Like thousands of other restaurant owners, Norton turned to a ground-breaking solution and is using a ghost kitchen. Ghost kitchens, or cloud kitchens, are spaces in which restaurants prepare and sell food to their customers, without a physical location for their business.
In the ghost kitchen model, multiple restaurant owners rent space in a commercial kitchen – think WeWork for restaurants. The system allows restaurants to prepare food at a fraction of the cost of maintaining a brick-and-mortar storefront.
Alex Frederick, a venture capital analyst specializing in emerging technology, told Restaurant Dive that the benefits of ghost kitchens are leading restaurants to question their traditional business models. Historically, restaurant floor plans prioritize space for the dining areas, leading to smaller kitchens making it harder for workers to prepare take-away or delivery orders.

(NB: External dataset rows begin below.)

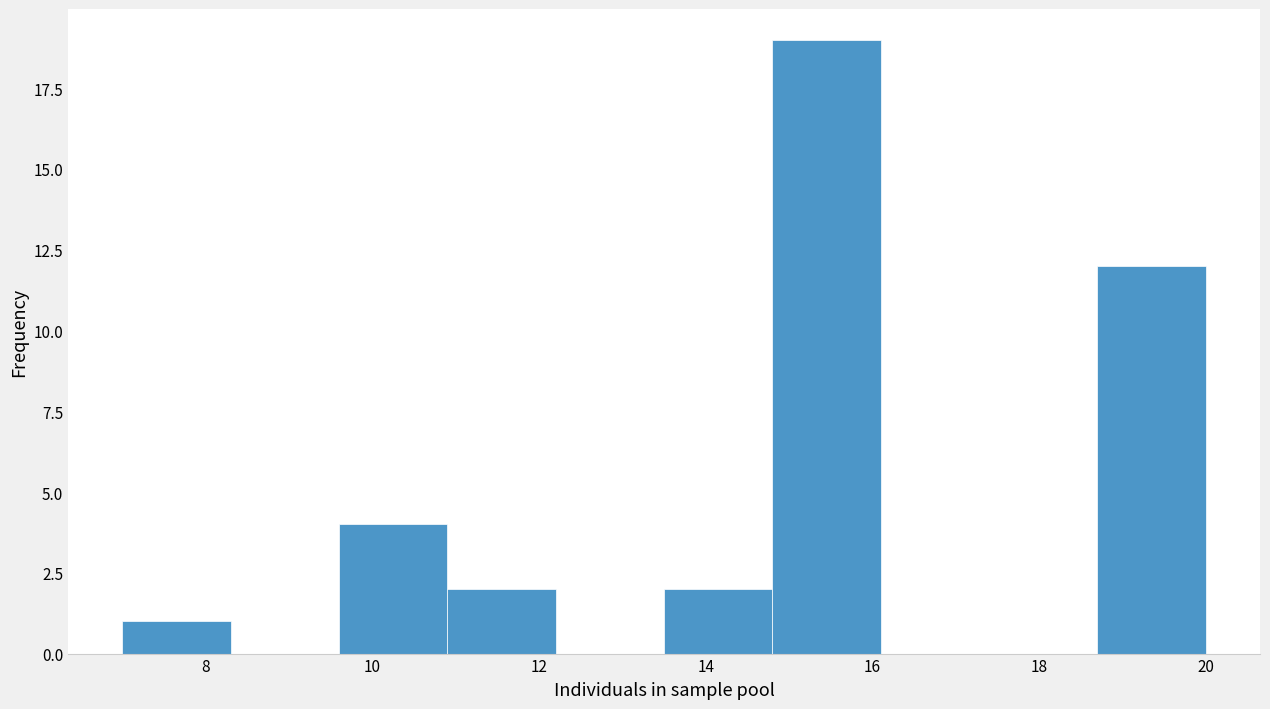

Which range on the x-axis has the tallest bar?

14.8 to 16.1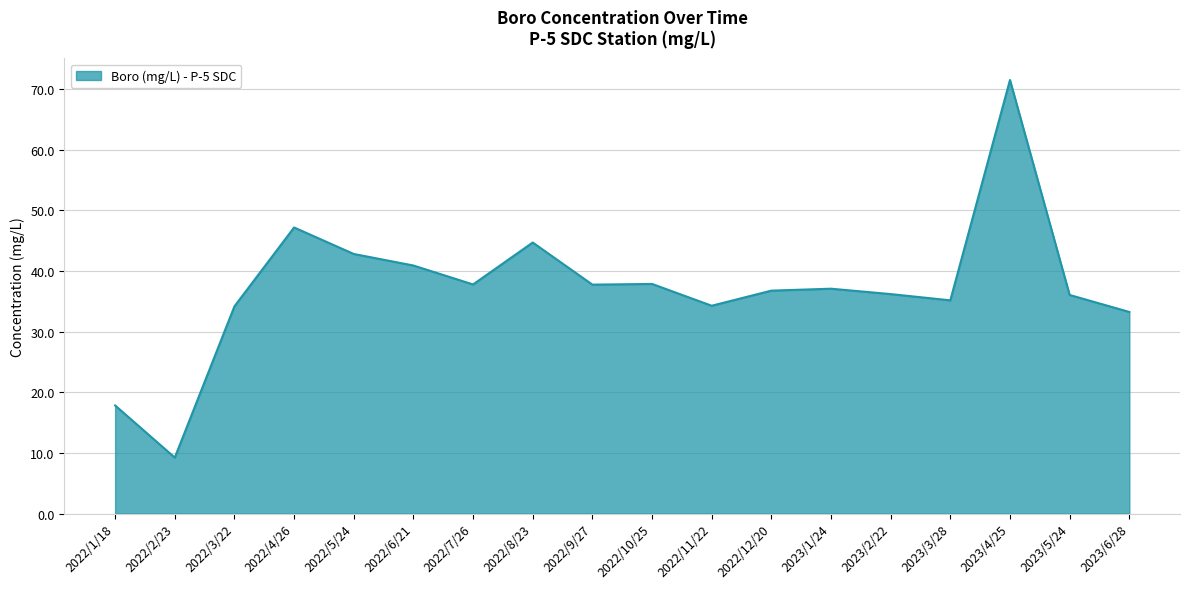

Is it true that the value at 2022/10/25 is 55.6?

False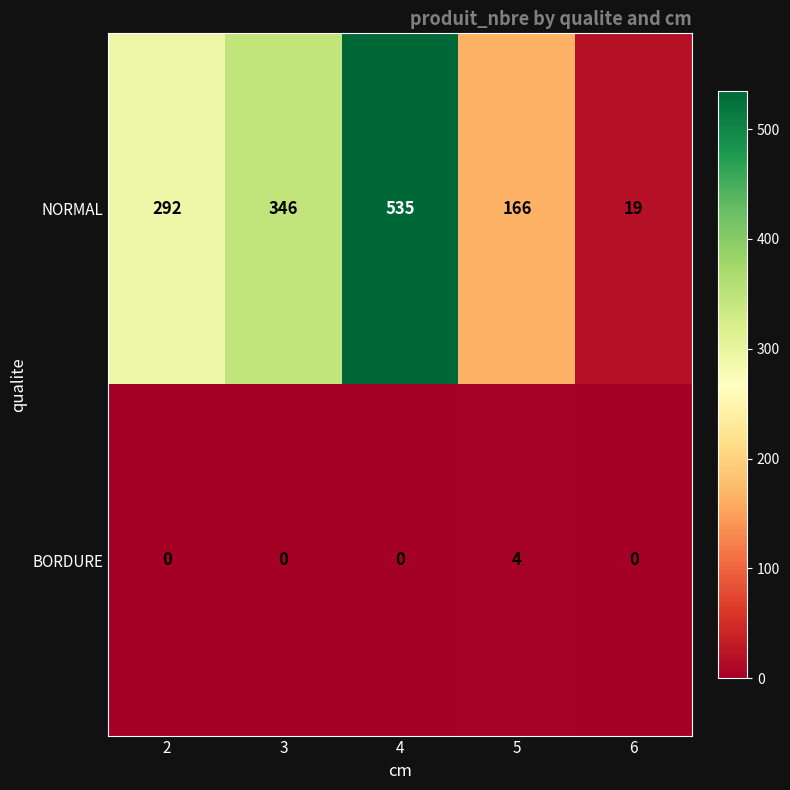

What is the maximum value for NORMAL?

535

“As we look at increasing food delivery, these kitchens are one model helping restaurants adapt to that trend without changing their existing real estate, while other brands are opening a digital-first space focused on kitchens and food optimized for delivery,” Frederick said.
The ghost kitchen model helps restaurants streamline the preparation process for a deluge of delivery orders because kitchen areas can be larger and properly set up for a large number of orders.
But ghost kitchens actually predate the coronavirus pandemic. Mika Otomo, whose parents founded the Japanese restaurant Shimogamo in Phoenix in 2003, launched a ghost kitchen for her family’s restaurant in December 2019 for economic reasons according to Restaurant Business Online.
“I was just seeing this ceiling in expanding and growing further,” Otomo told Restaurant Business. “I just wanted to explore the different opportunities out there. The ghost kitchen really presented an opportunity at the lowest initial cost.”
At first, she said, her parents were resistant to the idea. But as the pandemic battered the restaurant industry, it became clear that the ghost kitchen had been a wise move. By July 2020, the ghost kitchen made up 25 percent of Shimogamo’s business.
“I think the lifestyle has changed dramatically because of this pandemic, whether we like it or not,” Otomo said. “Even if it costs something, there’s the benefit in exploring technology and different methods of taking orders and operating.”
The pandemic has provided a catalyst for major change in the restaurant industry. The success of ghost kitchens prove that an out-of-the-box solution can help business owners adjust accordingly. During this difficult time, ghost kitchens are an inspiring example of how innovative solutions can help businesses stay afloat and keep dreams alive.